**What is being asked:** Where the line with "a fungible token with no custom methods." appears below, start writing out lines exactly, and finish with the line with "In this custom", which is included; write out nothing else.

**Data in this exercise:**

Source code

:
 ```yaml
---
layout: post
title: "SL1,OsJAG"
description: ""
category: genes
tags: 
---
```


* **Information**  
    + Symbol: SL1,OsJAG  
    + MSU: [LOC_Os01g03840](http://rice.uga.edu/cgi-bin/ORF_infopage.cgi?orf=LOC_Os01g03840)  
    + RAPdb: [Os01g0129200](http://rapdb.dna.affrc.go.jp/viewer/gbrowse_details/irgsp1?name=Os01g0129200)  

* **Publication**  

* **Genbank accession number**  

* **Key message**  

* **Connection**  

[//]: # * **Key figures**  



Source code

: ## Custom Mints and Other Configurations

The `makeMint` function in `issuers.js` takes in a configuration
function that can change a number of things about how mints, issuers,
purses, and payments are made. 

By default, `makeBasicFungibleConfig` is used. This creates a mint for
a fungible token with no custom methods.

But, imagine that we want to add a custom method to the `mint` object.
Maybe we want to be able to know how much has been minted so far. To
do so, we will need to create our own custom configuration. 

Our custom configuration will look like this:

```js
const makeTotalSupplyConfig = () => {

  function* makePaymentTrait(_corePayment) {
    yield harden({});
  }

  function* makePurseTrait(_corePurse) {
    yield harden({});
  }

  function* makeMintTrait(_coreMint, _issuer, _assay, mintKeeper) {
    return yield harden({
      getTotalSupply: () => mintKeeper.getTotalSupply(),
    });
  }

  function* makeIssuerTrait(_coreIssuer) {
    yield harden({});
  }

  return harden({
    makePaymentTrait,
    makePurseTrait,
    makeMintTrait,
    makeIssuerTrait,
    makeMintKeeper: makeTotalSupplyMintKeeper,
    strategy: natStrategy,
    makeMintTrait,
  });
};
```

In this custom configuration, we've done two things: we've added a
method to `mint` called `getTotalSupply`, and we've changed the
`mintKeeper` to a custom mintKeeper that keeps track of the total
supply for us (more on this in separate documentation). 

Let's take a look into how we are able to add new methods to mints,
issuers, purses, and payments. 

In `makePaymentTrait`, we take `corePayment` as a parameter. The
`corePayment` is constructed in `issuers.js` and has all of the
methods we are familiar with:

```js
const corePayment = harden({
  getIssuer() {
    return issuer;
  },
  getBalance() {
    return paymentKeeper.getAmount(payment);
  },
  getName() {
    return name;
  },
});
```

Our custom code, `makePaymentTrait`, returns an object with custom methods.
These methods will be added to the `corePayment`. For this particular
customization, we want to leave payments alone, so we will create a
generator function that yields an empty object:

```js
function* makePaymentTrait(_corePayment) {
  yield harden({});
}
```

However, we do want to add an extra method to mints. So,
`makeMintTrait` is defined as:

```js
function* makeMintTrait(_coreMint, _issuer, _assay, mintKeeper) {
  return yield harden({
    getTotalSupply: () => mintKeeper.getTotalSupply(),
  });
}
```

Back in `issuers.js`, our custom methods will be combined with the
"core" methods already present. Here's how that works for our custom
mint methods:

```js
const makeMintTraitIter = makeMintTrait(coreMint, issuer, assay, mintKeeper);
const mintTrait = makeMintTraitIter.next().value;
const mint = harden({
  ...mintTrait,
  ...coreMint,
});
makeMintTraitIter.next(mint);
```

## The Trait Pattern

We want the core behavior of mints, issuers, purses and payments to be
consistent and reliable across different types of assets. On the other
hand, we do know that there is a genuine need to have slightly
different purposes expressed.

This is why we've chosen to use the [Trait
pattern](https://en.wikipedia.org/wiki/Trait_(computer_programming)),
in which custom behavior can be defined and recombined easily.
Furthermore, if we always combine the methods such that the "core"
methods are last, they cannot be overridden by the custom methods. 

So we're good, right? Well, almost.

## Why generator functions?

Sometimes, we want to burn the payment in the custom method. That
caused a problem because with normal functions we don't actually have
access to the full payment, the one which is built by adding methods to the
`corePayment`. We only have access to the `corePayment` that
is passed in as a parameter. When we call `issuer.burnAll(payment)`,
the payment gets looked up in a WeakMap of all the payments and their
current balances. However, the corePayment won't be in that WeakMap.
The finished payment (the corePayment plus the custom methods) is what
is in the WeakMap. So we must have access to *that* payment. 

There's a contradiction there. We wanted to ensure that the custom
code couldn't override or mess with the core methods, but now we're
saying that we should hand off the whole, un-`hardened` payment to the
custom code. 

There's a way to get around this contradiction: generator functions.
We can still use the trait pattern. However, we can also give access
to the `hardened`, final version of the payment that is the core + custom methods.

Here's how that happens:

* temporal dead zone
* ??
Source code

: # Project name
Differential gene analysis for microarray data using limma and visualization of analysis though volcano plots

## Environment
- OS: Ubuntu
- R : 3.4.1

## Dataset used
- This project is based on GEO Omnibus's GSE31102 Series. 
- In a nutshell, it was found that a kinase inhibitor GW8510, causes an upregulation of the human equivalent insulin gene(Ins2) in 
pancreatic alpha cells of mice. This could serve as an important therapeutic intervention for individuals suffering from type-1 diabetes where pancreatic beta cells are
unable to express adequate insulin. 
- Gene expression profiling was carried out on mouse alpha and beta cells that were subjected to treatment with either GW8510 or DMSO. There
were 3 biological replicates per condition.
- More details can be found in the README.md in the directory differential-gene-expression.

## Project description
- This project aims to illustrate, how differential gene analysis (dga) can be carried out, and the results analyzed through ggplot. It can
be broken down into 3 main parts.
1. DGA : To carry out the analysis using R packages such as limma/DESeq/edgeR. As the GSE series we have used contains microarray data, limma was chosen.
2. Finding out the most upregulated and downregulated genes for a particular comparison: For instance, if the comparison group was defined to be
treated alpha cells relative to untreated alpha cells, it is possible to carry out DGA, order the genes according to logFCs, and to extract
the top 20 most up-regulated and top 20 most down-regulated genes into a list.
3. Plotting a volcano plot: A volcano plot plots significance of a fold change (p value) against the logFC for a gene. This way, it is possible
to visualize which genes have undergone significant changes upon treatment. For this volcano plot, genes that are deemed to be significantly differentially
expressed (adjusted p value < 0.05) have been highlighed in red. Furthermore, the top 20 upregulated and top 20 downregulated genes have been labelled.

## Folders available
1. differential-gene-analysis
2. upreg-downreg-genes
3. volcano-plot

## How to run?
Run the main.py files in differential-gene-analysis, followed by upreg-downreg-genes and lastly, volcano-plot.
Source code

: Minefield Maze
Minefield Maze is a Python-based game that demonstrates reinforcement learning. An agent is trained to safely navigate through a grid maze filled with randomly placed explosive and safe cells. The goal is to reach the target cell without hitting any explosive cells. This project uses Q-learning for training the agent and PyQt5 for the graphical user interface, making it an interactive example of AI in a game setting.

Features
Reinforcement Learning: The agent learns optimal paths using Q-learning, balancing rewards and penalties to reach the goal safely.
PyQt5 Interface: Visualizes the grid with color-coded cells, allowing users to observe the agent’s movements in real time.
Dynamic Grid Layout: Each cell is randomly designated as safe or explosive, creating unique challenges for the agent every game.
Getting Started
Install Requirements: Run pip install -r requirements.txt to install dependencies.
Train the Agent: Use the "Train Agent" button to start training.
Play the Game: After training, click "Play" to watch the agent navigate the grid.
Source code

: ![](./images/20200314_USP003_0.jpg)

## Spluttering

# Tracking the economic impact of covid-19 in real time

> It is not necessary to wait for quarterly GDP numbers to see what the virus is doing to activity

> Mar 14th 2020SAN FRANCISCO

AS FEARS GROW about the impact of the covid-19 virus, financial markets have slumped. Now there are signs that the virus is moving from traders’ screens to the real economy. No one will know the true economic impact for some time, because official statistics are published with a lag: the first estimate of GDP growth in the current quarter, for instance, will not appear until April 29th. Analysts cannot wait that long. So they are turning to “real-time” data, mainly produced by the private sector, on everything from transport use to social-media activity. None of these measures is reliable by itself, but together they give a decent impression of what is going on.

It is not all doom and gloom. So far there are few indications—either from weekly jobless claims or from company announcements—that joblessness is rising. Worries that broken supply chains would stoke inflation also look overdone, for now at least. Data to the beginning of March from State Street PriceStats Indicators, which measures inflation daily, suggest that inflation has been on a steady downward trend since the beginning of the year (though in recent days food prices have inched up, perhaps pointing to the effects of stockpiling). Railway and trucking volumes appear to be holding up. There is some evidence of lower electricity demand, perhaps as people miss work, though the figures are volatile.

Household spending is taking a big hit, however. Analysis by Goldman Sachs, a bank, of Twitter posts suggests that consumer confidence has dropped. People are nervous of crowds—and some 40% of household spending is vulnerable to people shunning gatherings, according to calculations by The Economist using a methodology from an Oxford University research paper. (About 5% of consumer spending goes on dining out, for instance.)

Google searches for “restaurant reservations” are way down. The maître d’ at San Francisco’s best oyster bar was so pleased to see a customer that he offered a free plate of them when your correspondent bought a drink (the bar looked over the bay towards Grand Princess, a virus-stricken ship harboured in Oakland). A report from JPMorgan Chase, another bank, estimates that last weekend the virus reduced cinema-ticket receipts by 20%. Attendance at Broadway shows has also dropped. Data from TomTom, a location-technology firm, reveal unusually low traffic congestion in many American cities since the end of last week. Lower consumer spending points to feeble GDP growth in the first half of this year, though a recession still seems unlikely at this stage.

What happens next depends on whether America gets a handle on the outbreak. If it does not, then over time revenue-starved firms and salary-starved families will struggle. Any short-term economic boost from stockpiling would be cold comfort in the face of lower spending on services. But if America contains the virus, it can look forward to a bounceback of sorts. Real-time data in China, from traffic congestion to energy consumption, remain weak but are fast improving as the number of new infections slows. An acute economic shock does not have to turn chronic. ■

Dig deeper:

**Reply:**
a fungible token with no custom methods.

But, imagine that we want to add a custom method to the `mint` object.
Maybe we want to be able to know how much has been minted so far. To
do so, we will need to create our own custom configuration. 

Our custom configuration will look like this:

```js
const makeTotalSupplyConfig = () => {

  function* makePaymentTrait(_corePayment) {
    yield harden({});
  }

  function* makePurseTrait(_corePurse) {
    yield harden({});
  }

  function* makeMintTrait(_coreMint, _issuer, _assay, mintKeeper) {
    return yield harden({
      getTotalSupply: () => mintKeeper.getTotalSupply(),
    });
  }

  function* makeIssuerTrait(_coreIssuer) {
    yield harden({});
  }

  return harden({
    makePaymentTrait,
    makePurseTrait,
    makeMintTrait,
    makeIssuerTrait,
    makeMintKeeper: makeTotalSupplyMintKeeper,
    strategy: natStrategy,
    makeMintTrait,
  });
};
```

In this custom configuration, we've done two things: we've added a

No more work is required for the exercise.